Restate the listing below word for word; no pictures belong in the copy.
** Opening Data block block **
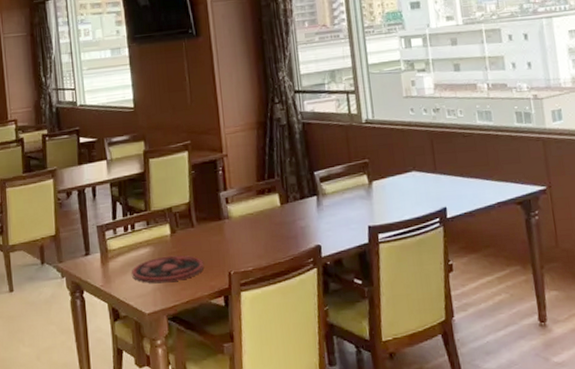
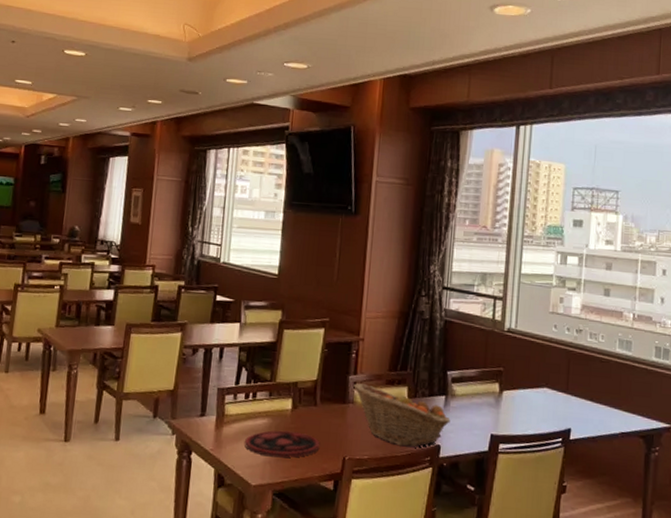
fruit basket: none [226,198,326,253] -> present [353,383,451,447]

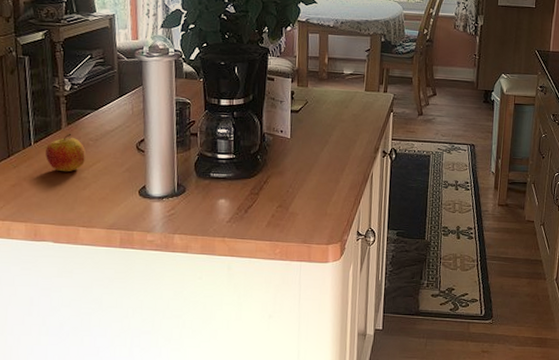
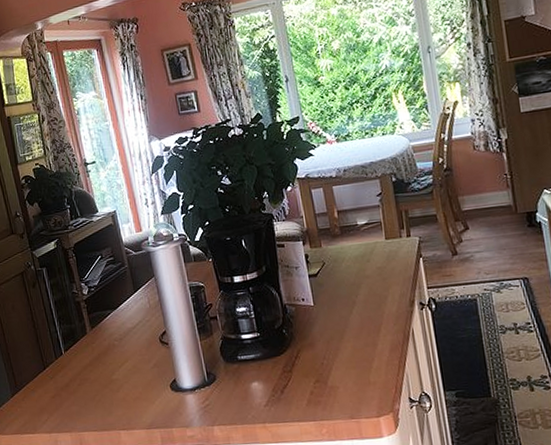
apple: present [46,133,86,172] -> none [76,336,115,377]

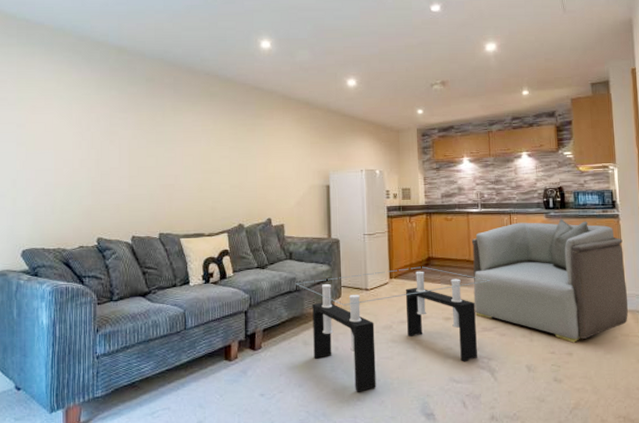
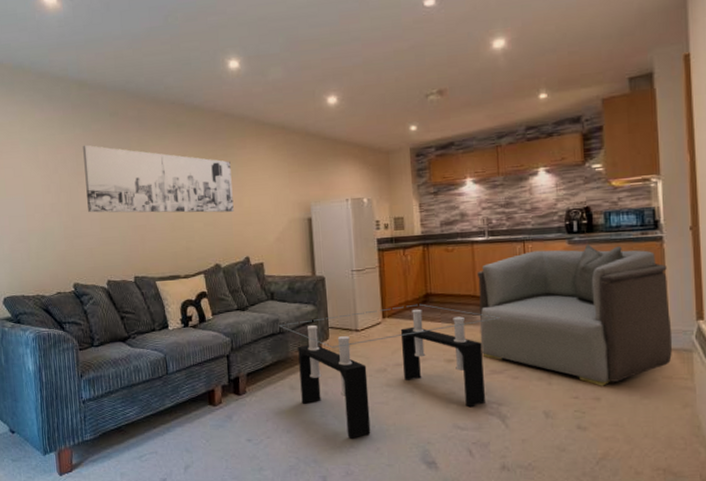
wall art: none [117,106,259,176] -> present [83,145,234,213]

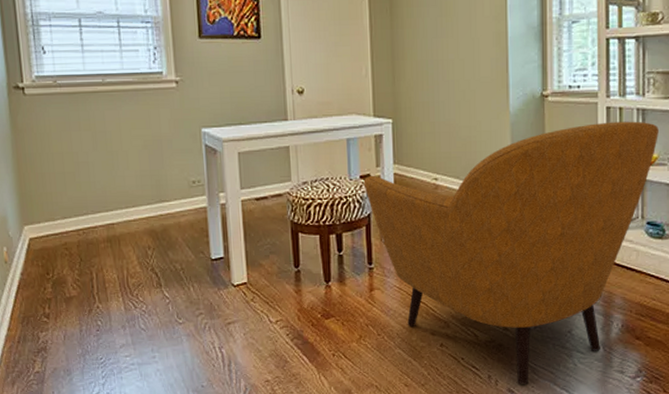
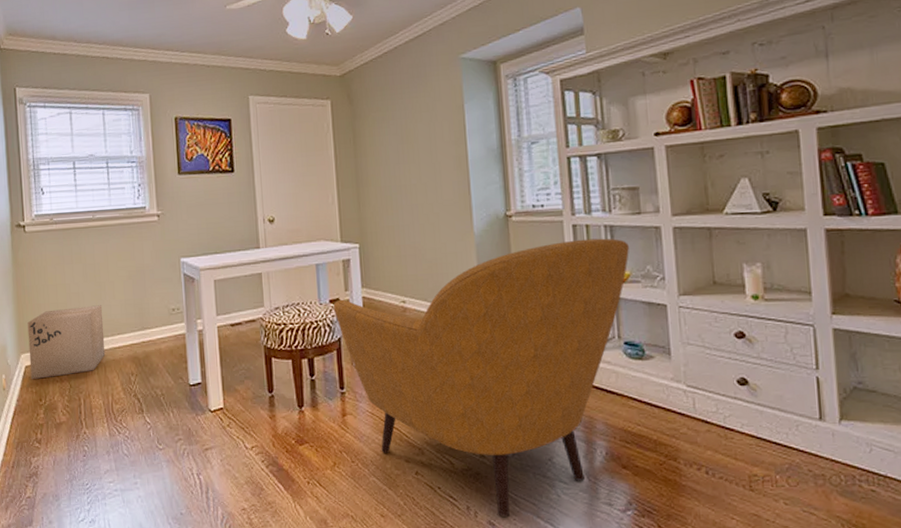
cardboard box: none [30,175,119,252] -> present [27,305,106,379]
** Closing Data block block **
→ **Answer section**:
fruit basket: none [226,198,326,253] -> present [353,383,451,447]

apple: present [46,133,86,172] -> none [76,336,115,377]

wall art: none [117,106,259,176] -> present [83,145,234,213]

cardboard box: none [30,175,119,252] -> present [27,305,106,379]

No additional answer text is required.